Par Michelle Read
Chaque jour, les humains sont exposés à des milliers de substances chimiques. Plus préoccupant encore, la grande majorité de ces substances n’ont pas fait l’objet d’analyses approfondies pour définir les effets de ces dernières sur le corps humain.
À ce jour, plus de 85 millions de produits chimiques ont été synthétisés, 140 000 à l’échelle commerciale, et plus encore dans les produits naturels. Cependant, seulement 10 000 à 20 000 de ces produits ont fait l’objet de tests pour leur toxicité chez les humains. Compte tenu du nombre croissant de ces produits, nous nous devons de combler cette lacune.
Heureusement, un groupe d’experts en évaluation des risques, dirigé par Daniel Krewski, professeur à la Faculté de médecine, rapporte que la science a fait des « progrès substantiels » au cours de la dernière décennie quant à l’identification de méthodes plus efficaces et plus fiables pour déterminer la toxicité des produits, et notamment certaines qui ne dépendent pas d’essais sur les animaux.
En fait, les organismes gouvernementaux américains et internationaux commencent à incorporer les nouvelles méthodologies dans leur pratique réglementaire; la US Environmental Protection Agency a annoncé qu’elle « cesserait de mener ou de financer des études de toxicité sur les mammifères » d’ici 2035.
Le groupe international d’experts en évaluation des risques a fait état de ses progrès lors d’un bilan complet intitulé Toxicity testing in the twenty-first century: progress in the past decade and future perspectives (Tests de toxicité au XXIe siècle : progrès réalisés au cours de la dernière décennie et perspectives d'avenir), publié dans le numéro de décembre 2019 de la revue Archives of Toxicology.
Ce bilan sert de suivi au rapport de 2007 du US National Research Council intitulé Toxicity Testing in the 21st Century: A Vision and a Strategy (Tests de toxicité au XXIe siècle : vision et stratégie). Ce rapport historique présentait une nouvelle vision audacieuse des tests de toxicité et définissait des stratégies d’essais plus efficaces pour un grand nombre de substances chimiques présentes dans l’environnement.

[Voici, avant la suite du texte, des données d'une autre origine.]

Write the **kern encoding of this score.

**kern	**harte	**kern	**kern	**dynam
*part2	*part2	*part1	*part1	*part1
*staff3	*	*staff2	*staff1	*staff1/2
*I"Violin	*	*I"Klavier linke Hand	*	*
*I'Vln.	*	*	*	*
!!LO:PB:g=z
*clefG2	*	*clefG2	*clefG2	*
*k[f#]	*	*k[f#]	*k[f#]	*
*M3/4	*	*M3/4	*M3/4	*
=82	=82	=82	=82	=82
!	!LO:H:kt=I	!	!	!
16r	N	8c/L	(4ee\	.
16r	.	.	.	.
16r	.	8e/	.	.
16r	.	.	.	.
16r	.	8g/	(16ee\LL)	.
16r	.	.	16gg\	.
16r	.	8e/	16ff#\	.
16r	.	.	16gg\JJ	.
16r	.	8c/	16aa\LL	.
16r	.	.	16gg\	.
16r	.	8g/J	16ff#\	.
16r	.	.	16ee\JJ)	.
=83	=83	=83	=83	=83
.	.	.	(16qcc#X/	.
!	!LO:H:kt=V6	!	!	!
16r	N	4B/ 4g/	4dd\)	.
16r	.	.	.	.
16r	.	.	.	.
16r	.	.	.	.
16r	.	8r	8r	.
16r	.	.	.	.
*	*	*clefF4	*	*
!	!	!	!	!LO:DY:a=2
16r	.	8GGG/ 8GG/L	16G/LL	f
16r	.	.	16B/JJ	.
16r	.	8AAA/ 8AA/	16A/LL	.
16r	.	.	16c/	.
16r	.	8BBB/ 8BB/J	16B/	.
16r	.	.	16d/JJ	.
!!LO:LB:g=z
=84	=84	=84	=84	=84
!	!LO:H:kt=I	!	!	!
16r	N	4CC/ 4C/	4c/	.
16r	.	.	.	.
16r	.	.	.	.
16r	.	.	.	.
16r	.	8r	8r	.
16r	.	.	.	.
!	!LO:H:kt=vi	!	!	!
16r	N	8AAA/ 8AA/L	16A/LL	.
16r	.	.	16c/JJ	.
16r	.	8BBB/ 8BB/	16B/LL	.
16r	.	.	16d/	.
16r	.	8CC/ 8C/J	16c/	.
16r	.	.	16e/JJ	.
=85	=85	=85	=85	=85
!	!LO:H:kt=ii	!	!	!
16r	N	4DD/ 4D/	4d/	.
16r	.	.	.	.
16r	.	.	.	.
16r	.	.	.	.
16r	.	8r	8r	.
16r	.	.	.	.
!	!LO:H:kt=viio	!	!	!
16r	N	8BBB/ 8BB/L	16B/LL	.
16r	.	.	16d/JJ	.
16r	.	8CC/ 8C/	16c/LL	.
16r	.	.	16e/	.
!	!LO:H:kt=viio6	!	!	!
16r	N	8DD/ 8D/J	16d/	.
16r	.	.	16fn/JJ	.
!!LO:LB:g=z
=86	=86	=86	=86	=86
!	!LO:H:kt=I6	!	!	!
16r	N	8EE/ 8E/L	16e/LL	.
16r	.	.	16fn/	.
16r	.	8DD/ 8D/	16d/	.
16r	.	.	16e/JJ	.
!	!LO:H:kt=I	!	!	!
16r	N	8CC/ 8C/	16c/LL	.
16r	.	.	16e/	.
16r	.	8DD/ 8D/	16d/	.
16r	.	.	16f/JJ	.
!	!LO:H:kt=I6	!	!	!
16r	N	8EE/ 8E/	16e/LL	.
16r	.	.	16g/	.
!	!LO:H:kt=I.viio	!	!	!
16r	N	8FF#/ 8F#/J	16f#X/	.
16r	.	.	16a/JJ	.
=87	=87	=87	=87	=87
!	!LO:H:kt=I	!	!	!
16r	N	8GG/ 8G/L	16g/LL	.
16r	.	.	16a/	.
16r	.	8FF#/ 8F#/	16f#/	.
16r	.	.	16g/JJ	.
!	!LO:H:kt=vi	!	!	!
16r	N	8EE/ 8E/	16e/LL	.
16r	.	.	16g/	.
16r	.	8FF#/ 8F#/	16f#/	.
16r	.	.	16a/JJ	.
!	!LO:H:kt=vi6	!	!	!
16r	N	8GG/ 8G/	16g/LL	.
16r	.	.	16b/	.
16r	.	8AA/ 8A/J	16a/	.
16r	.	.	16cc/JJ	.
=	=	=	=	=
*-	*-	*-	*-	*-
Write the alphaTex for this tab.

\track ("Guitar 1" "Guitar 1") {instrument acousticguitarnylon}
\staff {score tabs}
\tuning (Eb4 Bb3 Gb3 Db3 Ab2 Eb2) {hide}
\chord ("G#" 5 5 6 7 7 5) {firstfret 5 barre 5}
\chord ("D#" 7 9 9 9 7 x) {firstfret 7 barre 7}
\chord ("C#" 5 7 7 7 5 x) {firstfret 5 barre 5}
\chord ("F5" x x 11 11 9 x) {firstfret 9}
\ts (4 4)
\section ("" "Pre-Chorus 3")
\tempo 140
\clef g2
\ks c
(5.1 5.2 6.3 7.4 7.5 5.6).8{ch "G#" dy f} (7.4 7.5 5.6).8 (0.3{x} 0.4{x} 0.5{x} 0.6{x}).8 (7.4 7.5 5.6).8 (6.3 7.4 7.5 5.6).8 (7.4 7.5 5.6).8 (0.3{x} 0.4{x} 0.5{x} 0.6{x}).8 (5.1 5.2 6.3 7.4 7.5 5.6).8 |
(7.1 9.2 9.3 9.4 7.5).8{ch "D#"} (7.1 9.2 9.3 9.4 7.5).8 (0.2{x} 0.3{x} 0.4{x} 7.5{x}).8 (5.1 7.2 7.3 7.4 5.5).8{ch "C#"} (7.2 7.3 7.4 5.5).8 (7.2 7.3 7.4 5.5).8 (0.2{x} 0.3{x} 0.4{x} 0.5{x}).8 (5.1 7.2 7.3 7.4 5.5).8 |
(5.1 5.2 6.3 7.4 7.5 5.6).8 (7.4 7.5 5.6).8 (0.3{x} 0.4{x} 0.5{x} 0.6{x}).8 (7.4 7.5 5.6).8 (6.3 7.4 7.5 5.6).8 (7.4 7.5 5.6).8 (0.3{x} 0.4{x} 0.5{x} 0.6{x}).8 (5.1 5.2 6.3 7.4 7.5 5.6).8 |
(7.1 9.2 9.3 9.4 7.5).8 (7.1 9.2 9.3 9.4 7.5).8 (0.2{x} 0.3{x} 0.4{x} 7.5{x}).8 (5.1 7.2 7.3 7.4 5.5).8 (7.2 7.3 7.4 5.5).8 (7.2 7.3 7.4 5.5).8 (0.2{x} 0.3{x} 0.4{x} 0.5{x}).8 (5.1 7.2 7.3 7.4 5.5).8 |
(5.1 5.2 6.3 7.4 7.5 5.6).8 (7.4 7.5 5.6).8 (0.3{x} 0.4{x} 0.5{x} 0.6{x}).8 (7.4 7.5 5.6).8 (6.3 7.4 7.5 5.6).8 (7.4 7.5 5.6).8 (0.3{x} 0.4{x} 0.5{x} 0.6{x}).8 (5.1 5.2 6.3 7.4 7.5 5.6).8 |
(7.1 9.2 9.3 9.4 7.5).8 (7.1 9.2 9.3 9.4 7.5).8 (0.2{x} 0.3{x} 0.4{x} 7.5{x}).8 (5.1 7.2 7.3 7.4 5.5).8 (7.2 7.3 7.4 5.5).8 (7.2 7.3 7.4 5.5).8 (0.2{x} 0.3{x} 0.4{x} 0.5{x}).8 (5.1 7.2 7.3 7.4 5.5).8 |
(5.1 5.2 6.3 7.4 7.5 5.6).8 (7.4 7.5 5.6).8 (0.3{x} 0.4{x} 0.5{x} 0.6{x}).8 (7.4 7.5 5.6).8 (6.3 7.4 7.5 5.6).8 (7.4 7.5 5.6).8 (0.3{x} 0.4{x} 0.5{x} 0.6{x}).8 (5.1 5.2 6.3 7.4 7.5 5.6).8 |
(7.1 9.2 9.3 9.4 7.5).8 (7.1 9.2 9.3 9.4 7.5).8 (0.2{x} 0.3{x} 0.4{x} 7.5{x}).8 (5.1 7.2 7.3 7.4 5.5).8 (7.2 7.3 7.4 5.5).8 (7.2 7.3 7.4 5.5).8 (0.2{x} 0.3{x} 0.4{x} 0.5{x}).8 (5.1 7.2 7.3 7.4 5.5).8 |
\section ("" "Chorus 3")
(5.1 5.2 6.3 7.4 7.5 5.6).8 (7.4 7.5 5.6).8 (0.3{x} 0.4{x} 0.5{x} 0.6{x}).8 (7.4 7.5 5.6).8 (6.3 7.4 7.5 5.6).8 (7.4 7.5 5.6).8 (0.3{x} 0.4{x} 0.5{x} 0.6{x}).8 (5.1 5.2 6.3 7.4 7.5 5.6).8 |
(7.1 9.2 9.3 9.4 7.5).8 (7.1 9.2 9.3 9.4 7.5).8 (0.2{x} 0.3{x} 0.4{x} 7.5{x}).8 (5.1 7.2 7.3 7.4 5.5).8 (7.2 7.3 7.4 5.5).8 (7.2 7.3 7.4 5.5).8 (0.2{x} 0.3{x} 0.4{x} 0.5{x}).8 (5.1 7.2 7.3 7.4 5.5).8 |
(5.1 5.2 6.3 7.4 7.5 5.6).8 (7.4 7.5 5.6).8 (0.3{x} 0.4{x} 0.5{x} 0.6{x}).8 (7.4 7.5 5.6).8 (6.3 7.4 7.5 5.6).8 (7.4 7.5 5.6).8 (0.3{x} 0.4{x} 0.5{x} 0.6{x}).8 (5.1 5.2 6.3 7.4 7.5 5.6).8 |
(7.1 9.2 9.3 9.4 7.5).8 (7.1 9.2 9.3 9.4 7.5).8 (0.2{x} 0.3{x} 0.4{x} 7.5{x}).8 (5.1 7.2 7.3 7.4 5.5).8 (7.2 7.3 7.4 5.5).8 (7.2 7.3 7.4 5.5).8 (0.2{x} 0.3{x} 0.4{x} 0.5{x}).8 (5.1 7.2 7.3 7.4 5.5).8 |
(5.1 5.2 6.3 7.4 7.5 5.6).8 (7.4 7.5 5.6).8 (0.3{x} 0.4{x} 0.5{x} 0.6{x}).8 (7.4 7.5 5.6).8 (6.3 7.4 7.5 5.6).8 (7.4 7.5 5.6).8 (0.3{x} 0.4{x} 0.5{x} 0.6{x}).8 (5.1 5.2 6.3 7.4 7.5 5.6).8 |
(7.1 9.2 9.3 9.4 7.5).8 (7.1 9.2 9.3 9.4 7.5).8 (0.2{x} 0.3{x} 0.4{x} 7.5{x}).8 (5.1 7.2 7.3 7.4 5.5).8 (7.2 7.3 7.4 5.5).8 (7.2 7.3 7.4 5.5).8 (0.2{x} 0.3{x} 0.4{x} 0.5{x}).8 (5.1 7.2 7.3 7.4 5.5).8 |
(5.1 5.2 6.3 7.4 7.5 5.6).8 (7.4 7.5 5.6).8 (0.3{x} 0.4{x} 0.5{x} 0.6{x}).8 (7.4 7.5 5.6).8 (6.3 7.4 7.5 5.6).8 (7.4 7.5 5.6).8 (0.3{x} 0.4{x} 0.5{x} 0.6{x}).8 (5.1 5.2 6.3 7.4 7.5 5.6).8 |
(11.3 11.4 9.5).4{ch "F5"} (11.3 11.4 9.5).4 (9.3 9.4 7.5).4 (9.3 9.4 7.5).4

Ce nouveau modèle repose sur des essais in vitro à haut débit effectués sur des cellules humaines, ainsi que sur des modèles informatiques. Il définit également de « nouvelles approches et méthodologies » susceptibles d’accélérer considérablement la fréquence des tests de toxicité et d’augmenter le nombre d’outils scientifiques disponibles pour cette fin.
Par exemple, les animaux sont généralement utilisés dans le cadre des tests de toxicité, une méthode jugée dispendieuse et laborieuse par les auteurs. De plus, cette méthode ne se traduit pas toujours par des informations fiables quant à la toxicité chez les humains, d’où la suggestion de solutions de rechange.
Dans leur bilan de décembre 2019, les auteurs soulignent l’importance de mieux comprendre les voies de toxicité dans le corps humain, soit la « cartographie de l’effet toxique sur les humains ».
« La cartographie de l’effet toxique sur les humains nécessitera des efforts scientifiques considérables », soulignent les auteurs, mais cela est essentiel pour bien comprendre et prédire les produits chimiques susceptibles de présenter un danger toxique.
Depuis 2007, d’autres facteurs ont contribué à rendre les tests de toxicité plus efficaces et moins coûteux, rapporte le groupe. Des percées majeures en technologie, l’augmentation du nombre de données issues de sources ouvertes et d’outils bio-informatiques ont permis une évaluation plus rapide de la toxicité chimique.
Si nous souhaitons améliorer l'évaluation de l’innocuité des produits chimiques environnementaux et industriels, « nous devons adopter de nouvelles façons d’aborder la science de l’évaluation des risques », rapportent les auteurs.
Ceux qui ont participé à la rédaction de ce bilan le plus récent sont des scientifiques canadiens, américains et européens issus des milieux universitaire et réglementaire. Nous avons espoir qu’en concrétisant la vision de 2007, nous réduirons considérablement les risques potentiels pour la santé dans l’environnement humain.
« Nous prévoyons que ce nouveau modèle d’évaluation des risques toxicologiques se traduira par une plus grande certitude de l’innocuité d’un grand nombre d’agents auxquels nous sommes exposés », conclut le Dr Krewski.